Recently, ICI therapies have attracted increasing attention and made impressive prognoses in cancer patients, providing a prospective future for cancer treatment [19]. However, large-scale studies from clinical practice or ongoing trials with immunotherapies show limited effectiveness in some diagnostic patients. The tumour immune microenvironment has been considered a crucial issue in the effectiveness of immunotherapy. Thus, a better understanding of the tumour immune microenvironment might aid in improving the efficacy of current immunotherapies [20]. The correlations between hub genes and infiltrating immune cells, such as B cells, CD4 + T cells, CD8 + T cells, macrophages, neutrophils and dendritic cells, were analysed by using the deconvolution algorithm based on the TIMER database. We found that the high-risk patients had lower infiltrating levels of CD4 + T cells and dendritic cells, which validated and expanded the results that the heterogeneity of immune infiltration was vital for the progression of ccRCC. These results were consistent with those from published papers [14]. In previous reports on ccRCC, Pan et al. used the CIBERSORT database to conduct an overall analysis of the patient’s immune infiltration profile. They also found that CD4 + T cells and DCs have a high level of infiltration in well-differentiated ccRCC patients [21]. The immune microenvironment is constructed by tumour cells and tumour-infiltrating immune cells, which regulate the expression of immune checkpoints. The abovementioned results suggest that the poor prognosis of the high-risk group may be due to the immunosuppressive microenvironment in this subgroup, which promoted the progression of ccRCC [22]. In addition, our signature might help in deciding whether high-risk patients would benefit from immune checkpoint inhibitors.

The expression of PD-1 and CTLA4 is usually applied for predicting the immune response [23]. Therefore, we explored the association between key immune checkpoints (CTLA-4, PD-1, TIGIT, LAG3, and TIM-3) and the signature.
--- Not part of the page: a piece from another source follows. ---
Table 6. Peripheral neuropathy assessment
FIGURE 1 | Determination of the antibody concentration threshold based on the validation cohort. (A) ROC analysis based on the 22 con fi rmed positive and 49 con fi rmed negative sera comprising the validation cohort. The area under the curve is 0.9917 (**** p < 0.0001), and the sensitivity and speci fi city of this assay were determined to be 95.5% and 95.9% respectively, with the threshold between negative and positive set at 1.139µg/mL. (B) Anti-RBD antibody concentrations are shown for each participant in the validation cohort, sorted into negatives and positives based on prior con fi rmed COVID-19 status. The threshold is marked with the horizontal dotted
The high-risk ccRCC patients had significantly lower expression of CTLA-4 and PD-1 than the low-risk patients, which was confirmed in the validation cohort. However, the opposite results were obtained in previous studies conducted in lower-grade glioma (LGG), which indicated a complex immune microenvironment in VHL-mutated ccRCC.

In GO analysis, we found that VHLmut had a significantly stronger local immunophenotype than VHLwt ccRCC. GPCR ligand binding, chemotaxis, cytokine-cytokine receptor interaction, and cellular response to growth factor stimulus were highly enriched in the low-risk groups. INHA, or inhibin subunit alpha, encodes a member of the TGF-beta (transforming growth factor-beta) superfamily of proteins and participates in the processing of the alpha subunit of the inhibin A and B protein complexes. INHA regulates numerous cellular processes, such as cell proliferation, apoptosis, immune response and hormone secretion [24, 25]. IL-20 is a cytokine structurally related to interleukin 10 (IL-10), which transduces its signal through signal transducer and activator of transcription 3 (STAT3) and mediates inflammation and the immune response [26]. HLA-DQA1 is an HLA class II alpha chain paralogue. It participates in the immune system by presenting peptides derived from exogenous proteins. Published studies have indicated that HLA-DQA1 is a feasible biomarker that plays an important role in ESCC progression and diagnosis, as well as a potential target for the treatment of patients with ESCC [27].

Our research provides new insights into the VHL-mutated ccRCC immune microenvironment and immune-related therapies. However, our research was a retrospective study, and the results need to be further confirmed by prospective studies. Moreover, functional and mechanistic studies should be conducted to support the clinical application.

Conclusion

In summary, we developed and validated an immune-related signature constructed by 10 genes and determined the overall intensity of the immune response in the ccRCC microenvironment. This is the first study to identify an immune-related signature associated with VHL mutations. Notably, this study provided an immunological perspective to predict the clinical outcome of RCC.